Só em Nova Friburgo, (município teria oficialmente recebido R$ 10 milhões), consta haver tramitando 7 ações por improbidade administrativa e uma ação criminal.
Todos estes dados podem ser checados na internet, distribuição de feitos nas justiças federais e estaduais, sendo que, ressalvado uma involuntária falha ou outra nas informações sobre quantitativo milionário de dinheiro público em relação ao qual recaem suspeitas, posso assegurar que as informações que ora me refiro são muito próximas da realidade, sendo mesmo fato notório que parte do socorro financeiro ás vítimas e as obras emergenciais foram instrumentalizadas para o enriquecimento ilícito de corruptos e corruptores, incluindo a participação de muitas empresas, o que evidentemente, registro, não foram todas. Em verdade, assim como no nordeste brasileiro é notória a “indústria da seca”, que aproveita a falta de chuvas para captar e desviar recursos públicos, temos infelizmente na região serrana do o Rio de janeiro a “indústria das enchentes e desabamentos”, que movimenta milhões por ocasião destes terríveis acontecimentos, injeta muito dinheiro público em projetos anunciados, via bancos públicos, mas, ao final, tudo fica como antes, salvo exceções, e esta indústria macabra das enchentes se enriquece mais uma vez, a cada nova tragédia.

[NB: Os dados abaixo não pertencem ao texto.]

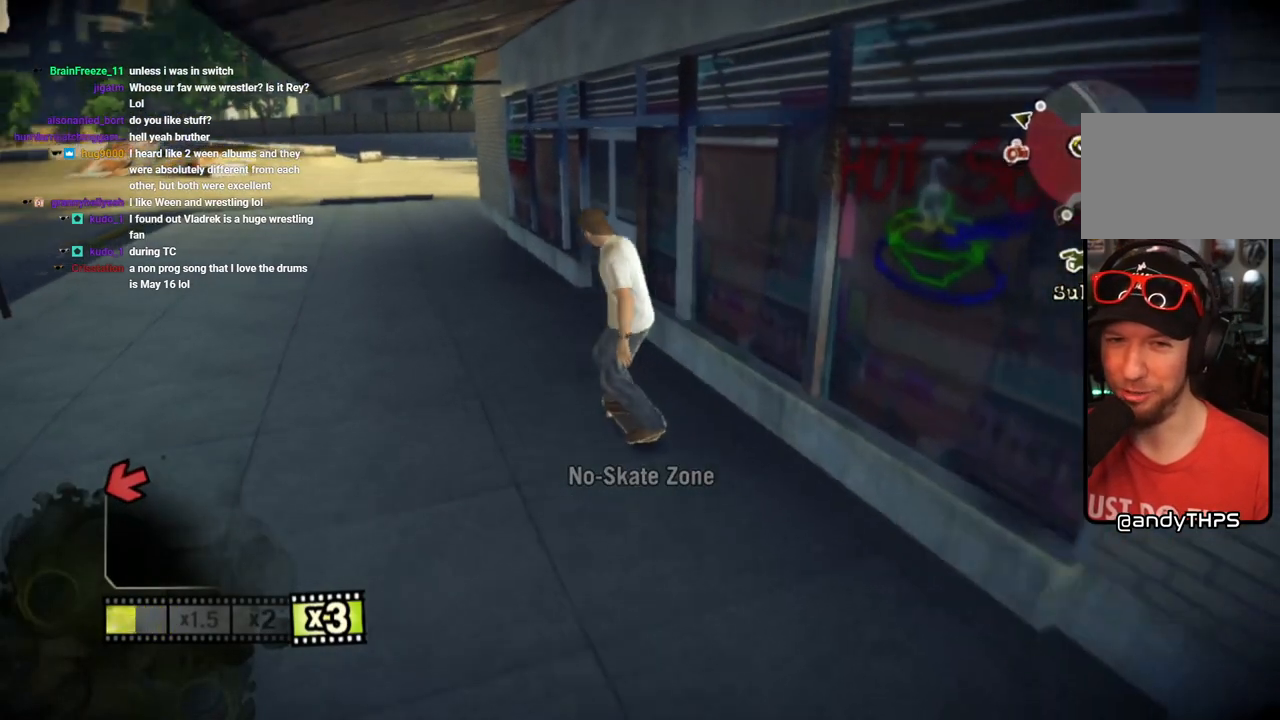
{"buttons": ["SQUARE"], "left_stick": "center", "right_stick": "center", "events": [[33, "left_stick", "center"], [183, "SQUARE", "down"]]}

Concluo este texto, que é também um desabafo de quem ama e se preocupa com Nova Friburgo, em especial, destacando que, a meu ver, sem pretender aqui fazer qualquer juízo de valor em relação ao tratamento que será dado em relação a estas novas verbas pelos novos governantes, seja no âmbito municipal, recém-eleito democraticamente e também o interino-estadual, alçado provisoriamente à chefia do executivo por um processo de impeachment em curso, estes novíssimos recursos públicos anunciados devem ser objeto de rigoroso controle e fiscalização popular desde o início, no seu nascedouro, tanto pelos órgãos estatais competentes, câmara dos vereadores, TCE, TCU, MPE, MPF, como principalmente pela imprensa e entidades da sociedade civil organizada, associações, igrejas, sindicatos, OAB, Fórum sindical do município, grupos ecológicos e outros fóruns e coletivos de acompanhamento dos atos de governo, sendo certo que, para terminar, em breve síntese, a prioridade para mim deveria ser: 1- indenização de familiares de mortos e desaparecidos de 2011 e casa para quem ainda não recebeu; 2- realização de obras –estruturais- nos morros e rio bengalas; 3- discussão democrática com a sociedade civil interessada sobre prevenção e proteção do meio-ambiente . E insisto: com muita fiscalização popular.
ADERSON BUSSINGER – Advogado sindical, diretor do Centro de Documentação e Pesquisa da OAB-RJ, conselheiro da OAB-RJ, membro efetivo da CDH da OAB-RJ, membro do IAB, ABJD e ABRAT (Associação Brasileira de Advogados Trabalhistas). Colunista e membro do Conselho Consultivo do jornal Tribuna da Imprensa Livre, integra a Comissão Nacional eleita de Interlocutores do Fórum Nacional em Defesa da Anistia Constitucional.